• **Your objective**
In the Gone Girl passage below, quote the part from "Coon is also setting" to "fans ever since." word for word.

• **Text provided**

Coon is also setting the record straight about some Gone Girl-related matters, including the myth that the production had to shut down for four days over a New York Yankees baseball cap. While David Fincher and Ben Affleck did, in fact, debate which hat the latter’s character would wear in the film, the issue did not result in a shutdown of that magnitude. During the Gone Girl director’s commentary, Fincher made some sarcastic remarks on the subject and they’ve been debated by fans ever since.
“I do not recall a four-day shutdown over a hat,” Coon says with a laugh. “So I think that might’ve been a touch of exaggeration, though they are both very passionate. And also, David Fincher gives Ben a lot of shit just in general. But Ben really likes it. I mean, the thing that was hard about being on set is that Ben was always behind the camera asking David why he was doing what he was doing and interrogating him like he was a film school nerd. So it was sometimes hard to get Ben to focus.”
Coon is also clarifying her recent comments regarding her Gone Girl performance, which she described as “horrific to watch.”

• **Data shown**

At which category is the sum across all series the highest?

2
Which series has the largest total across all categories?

• **Expected output**
Coon is also setting the record straight about some Gone Girl-related matters, including the myth that the production had to shut down for four days over a New York Yankees baseball cap. While David Fincher and Ben Affleck did, in fact, debate which hat the latter’s character would wear in the film, the issue did not result in a shutdown of that magnitude. During the Gone Girl director’s commentary, Fincher made some sarcastic remarks on the subject and they’ve been debated by fans ever since.